• **Page extract**:
————————

Next in the same area on the ribbon, select the little arrow in the bottom right (below the Print Titles option) to open up the Page Layout dialogue.
With the Page tab selected in the dialogue that pops up, select the Fit to: option, and change the options to 1 page wide, and leave the page tall option blank. Instead of spilling the columns onto a new page, this forces it to all fit in one page wide, but allows it to use as many pages long as needed.
Next navigate over to the Sheet tab. In the Rows to repeat at top option, type in =J4:Q4
. This will repeat the header row for each new page.
Now go to the Header/Footer tab. In the Footer tab, select and select the Page 1 of ? option, and then select the Custom Header button.
In the center section, write Officer Satisfaction Dashboard. Then hit OK.
Now hit Print Preview, and you will see how the sheet is now fitted nicely on the page, and when you scroll to later pages, the same header field aligns with the later rows.
If you print this out now (or save to PDF), it will automatically choose this print area. Many individuals will not want to work with the Excel spreadsheet, so saving to PDF to disseminate to others is the simplest solution.

————————

• **Available data**:
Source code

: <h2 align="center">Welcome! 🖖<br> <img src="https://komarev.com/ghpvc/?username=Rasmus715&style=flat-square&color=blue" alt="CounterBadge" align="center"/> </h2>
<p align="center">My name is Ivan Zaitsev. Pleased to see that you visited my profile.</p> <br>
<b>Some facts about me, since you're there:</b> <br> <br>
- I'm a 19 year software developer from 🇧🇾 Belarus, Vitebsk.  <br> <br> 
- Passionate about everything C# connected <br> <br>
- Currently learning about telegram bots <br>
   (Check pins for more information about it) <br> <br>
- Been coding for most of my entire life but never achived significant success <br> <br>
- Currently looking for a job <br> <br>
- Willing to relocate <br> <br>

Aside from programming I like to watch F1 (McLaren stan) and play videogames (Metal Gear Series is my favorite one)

————————

• **Questions to answer**:
**1.** In the print setup instructions, what should be written in the center section of the custom header?
**2.** Reproduce the print setup instructions from "With the Page" up to and including "each new page.".
**3.** Write the next part of the print setup instructions, picking up after their final sentence.

• **Answers below**:
**1.** Officer Satisfaction Dashboard

**2.**
With the Page tab selected in the dialogue that pops up, select the Fit to: option, and change the options to 1 page wide, and leave the page tall option blank. Instead of spilling the columns onto a new page, this forces it to all fit in one page wide, but allows it to use as many pages long as needed.
Next navigate over to the Sheet tab. In the Rows to repeat at top option, type in =J4:Q4
. This will repeat the header row for each new page.

**3.**
Another pro-tip if you are actually distributing the Excel document is that you can right click on rows or columns and hide them from the users, as well as hide specific spreadsheets. So if you want to distribute a more interactive spreadsheet, you can still make it nice enough where folks do not see a bunch of junk that they do not need to effectively use the spreadsheet.
For your homework, I want you to construct a Funnel chart for Q2 for each officer. I’ve edited the data to have 3 bad performing outliers and 3 good performing outliers. Create a separate table to illustrate the performance of those 6 officers (plus 3 other random officers that are neither good nor bad) on the Q1 to Q6 questions, and include either conditional formatting to highlight those outlying performances. Extra credit (5 points) to create a sparkline that highlights those outlying performances as well in a clear way on the Q2 question.
Place the chart and table into a powerpoint presentation (separate slides for each), export to PDF, and turn in the PDF.